Besides Polachek and Oklou, the guest list on the new record includes Spanish DJ/producer Virgen Maria, Australian singers MAY-A, Emma Louise and regular collaborator Kucka. The album’s title track is fronted by Damon Albarn of Blur and Gorillaz, and features the bird, insect and nature sounds that Streten recorded around where he now lives. He wanted to incorporate his new life into his new music.
And he’s already planning to push things even further on the next record. Streten played saxophone for a decade when he was younger and he recently picked it up again.
“I want to incorporate it into my music, but do it in a non-traditional way. I mean, everyone knows what a fucking saxophone sounds like, but I want to treat it in a way that makes it feel new and fresh.
We head back to the steps of the Art Gallery of NSW, where we met two hours earlier, and just before we part ways he reveals one more thing about where he might go next.
“I thought about singing,” he says. “I’m not an extraordinary singer, but I can make myself heard well thanks to technology.
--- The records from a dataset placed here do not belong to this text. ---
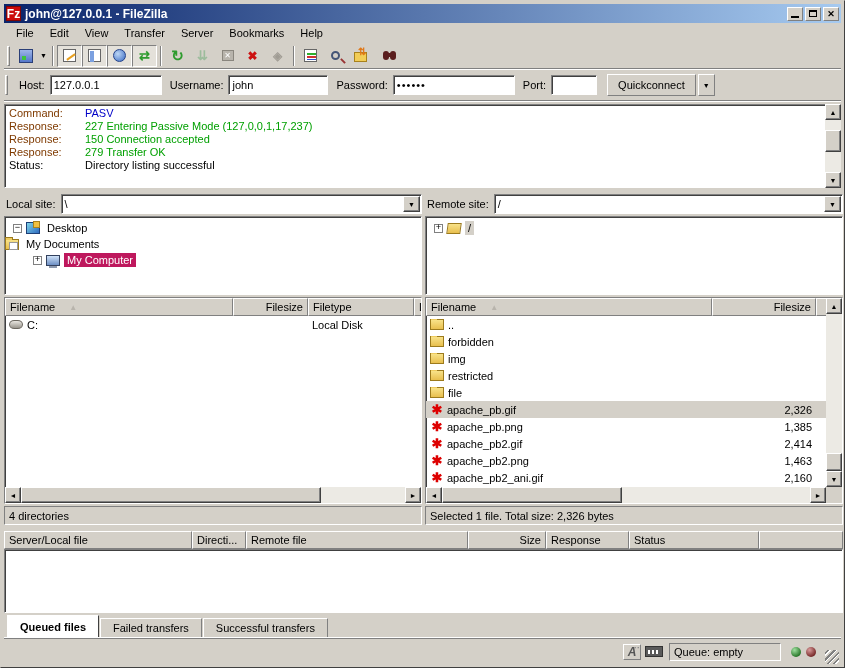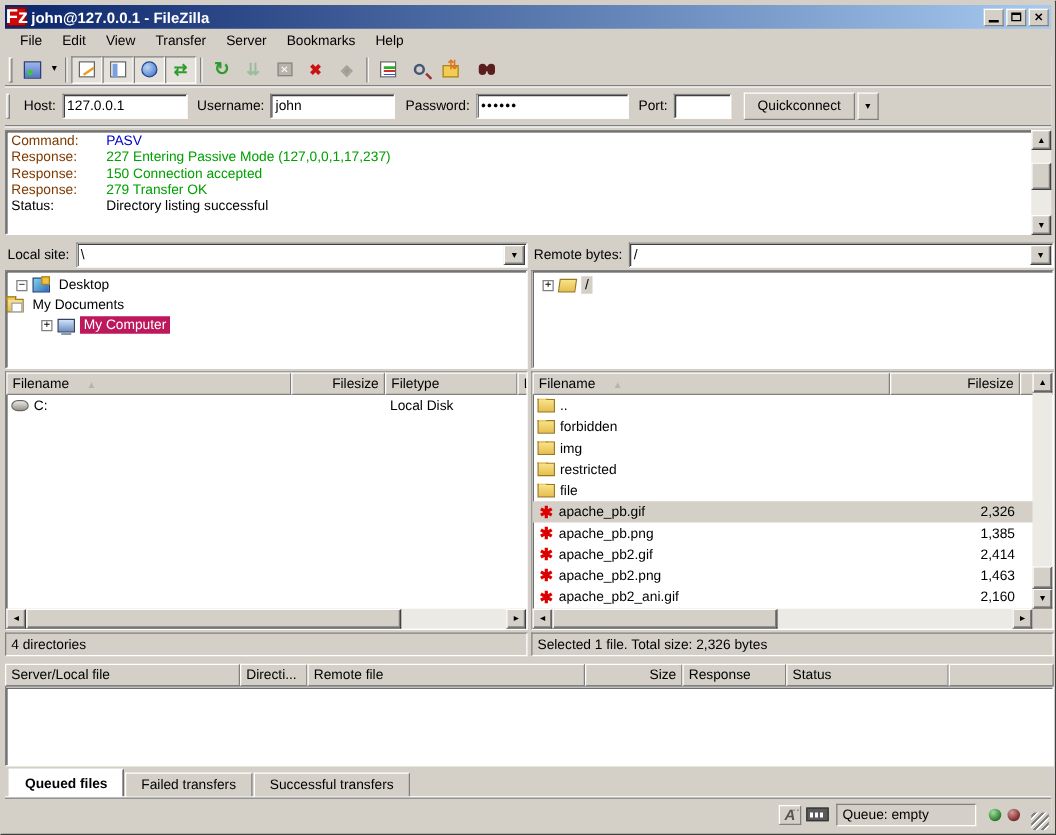--- a/index.html
+++ b/index.html
@@ -9,21 +9,21 @@
   .window { position:absolute; left:0; top:0; width:845px; height:668px;
     background:#d4d0c8; border:1px solid; border-color:#d4d0c8 #404040 #404040 #d4d0c8; }
 
   
   .sunken { border:1px solid; border-color:#808080 #ffffff #ffffff #808080; box-shadow: inset 1px 1px 0 #404040; }
   .raised-lite { border:1px solid; border-color:#ffffff #808080 #808080 #ffffff; }
 
   
   .titlebar { position:absolute; left:3px; top:3px; right:3px; height:19px;
     background:linear-gradient(90deg,#0a246a,#a6caf0); display:flex; align-items:center; padding:0 2px; }
-  .fz-logo { width:15px; height:15px; background:#cc0a0a; color:#fff; font-weight:bold; font-size:16px;
+  .fz-logo { width:15px; height:15px; background:#cc0a0a; color:#fff; font-weight:bold; font-size:12px;
     display:flex; align-items:center; justify-content:center; margin-right:4px; border:1px solid #7d0606; }
   .title-text { color:#fff; font-weight:bold; font-size:12px; flex:1; white-space:nowrap; }
   .winbtns { display:flex; gap:2px; }
   .winbtn { width:16px; height:14px; background:#d4d0c8; display:flex; align-items:center; justify-content:center;
     font-size:9px; font-weight:bold; color:#000; }
   .winbtn .min { display:block; width:8px; height:2px; background:#000; margin-top:7px; }
   .winbtn .max { display:block; width:8px; height:7px; border:1px solid #000; border-top-width:2px; }
 
   
   .menubar { position:absolute; left:3px; top:22px; right:3px; height:20px; display:flex; align-items:center; padding-left:4px; }
@@ -242,21 +242,21 @@
         <span class="ico ico-sync"></span>
       </span>
     <span class="tbtn">
         <span class="ico ico-binoc"></span>
       </span>
   </div>
 
   <div class="quickbar">
     <span class="tb-grip"></span>
     <span class="qc-label">Host:</span>
-    <input class="qc-input" style="width: 100px;" readonly="" value="127.0.0.1">
+    <input class="qc-input" style="width: 112px;" readonly="" value="127.0.0.1">
     <span class="qc-label">Username:</span>
     <input class="qc-input" style="width: 100px;" readonly="" value="john">
     <span class="qc-label">Password:</span>
     <input class="qc-input" style="width: 122px; letter-spacing: 1px;" readonly="" value="••••••">
     <span class="qc-label">Port:</span>
     <input class="qc-input" style="width: 46px;" readonly="" value="">
     <span class="qc-btn raised-lite">Quickconnect</span>
     <span class="qc-drop raised-lite">
         <span class="drop-arrow">▼</span>
       </span>
@@ -341,21 +341,21 @@
       </div>
       <div class="pane-status">
           <span>4 directories</span>
         </div>
     </div>
 
     <div class="pane-splitter"></div>
 
     <div class="pane">
       <div class="site-row">
-        <span class="site-label">Remote bytes:</span>
+        <span class="site-label">Remote site:</span>
         <span class="site-combo">
           <span class="val">/</span>
           <span class="combo-btn">▼</span>
         </span>
       </div>
       <div class="treebox">
         <div class="tree-row" style="padding-left:8px">
           <span class="expander">+</span>
           <span class="icon-folder-open"></span>
           <span class="tree-label sel-inactive">/</span>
It’s a little scary for me because it’s a new frontier that I haven’t explored yet. But I’m doing this long enough now that I’ve been ready for new frontiers.
Maybe it’s another “OK, this is crazy” moment. But those are exactly the kind of moments that Harley Streten has learned to grab with both hands and then run with.
Palace releases May 20. Flume will tour Australia in November and December.